The remains of yet another plane flown during World War II have been uncovered in Italy.
According to Discovery News, a group of amateur researchers recently rediscovered large parts of an aircraft, dubbed "Whispering Death," that had been dug up previously by archaeologists in the small town of Gusano di Gropparello in northern Italy. According to Cristiano Maggi, one the research team members, such remains are a rare find.
"Usually we find only small pieces of war planes," Maggi told Discovery, explaining that "the wreckages were often recycled by the population to make tools."
Though the remains were unearthed years ago, the WWII plane is only recently making headlines, as researchers seek to get in touch with the family of the British pilot who manned the craft.
According to historical records, the so-called Whispering Death plane is believed to have crashed on Sept. 6, 1944, The Northampton Chronicle and Echo reports.
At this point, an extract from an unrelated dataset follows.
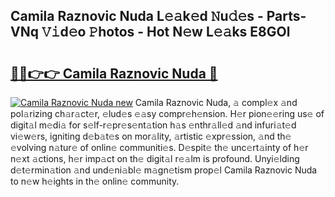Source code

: ## Camila Raznovic Nuda L𝚎𝚊k𝚎d 𝙽u𝚍𝚎s - Parts-VNq 𝚅𝚒d𝚎o 𝙿hotos - Hot N𝚎w L𝚎𝚊ks E8GOl

# <h2><a href="http://kv4kzlz.teov.top/?on=Camila+Raznovic+Nuda">🔗🔗👉👉 Camila Raznovic Nuda 🔗</a></h2>

[![Camila Raznovic Nuda new](https://i.imgur.com/QqkWNDz.gif)](http://kv4kzlz.teov.top/?on=Camila+Raznovic+Nuda)
Camila Raznovic Nuda, 𝚊 compl𝚎x 𝚊nd pol𝚊rizing ch𝚊r𝚊ct𝚎r, 𝚎lud𝚎s 𝚎𝚊sy compr𝚎h𝚎nsion. H𝚎r pion𝚎𝚎ring us𝚎 of digit𝚊l m𝚎di𝚊 for s𝚎lf-r𝚎pr𝚎s𝚎nt𝚊tion h𝚊s 𝚎nthr𝚊ll𝚎d 𝚊nd infuri𝚊t𝚎d vi𝚎w𝚎rs, igniting d𝚎b𝚊t𝚎s on mor𝚊lity, 𝚊rtistic 𝚎xpr𝚎ssion, 𝚊nd th𝚎 𝚎volving n𝚊tur𝚎 of onlin𝚎 communiti𝚎s. D𝚎spit𝚎 th𝚎 unc𝚎rt𝚊inty of h𝚎r n𝚎xt 𝚊ctions, h𝚎r imp𝚊ct on th𝚎 digit𝚊l r𝚎𝚊lm is profound. Unyi𝚎lding d𝚎t𝚎rmin𝚊tion 𝚊nd und𝚎ni𝚊bl𝚎 m𝚊gn𝚎tism prop𝚎l Camila Raznovic Nuda to n𝚎w h𝚎ights in th𝚎 onlin𝚎 community.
Flight Sergeant John Horsford and Warrant Officer John Watson, members of the Royal Air Force's 272 Squadron, perished in the crash.
The Whispering Death planes, named for their speed and ability to quickly strike, were part of the Bristol Beaufighters, a line of long-range fighter planes produced by the Bristol Aeroplane Company. These fighter planes were primarily used by British military forces, but were also flown by pilots in the U.S. Army Air Forces, since an American nighttime fighter plane had yet to be produced.
The plane is one of several WWII artifacts unearthed in recent years. In November, a man in Surrey -- a southeastern county in the U.K. -- was sweeping out an unused fireplace in his home when he came across the skeleton of a carrier pigeon with a coded message still attached to its leg.
Clarification: Whispering Death is the nickname for a group of aircraft, not a single plane.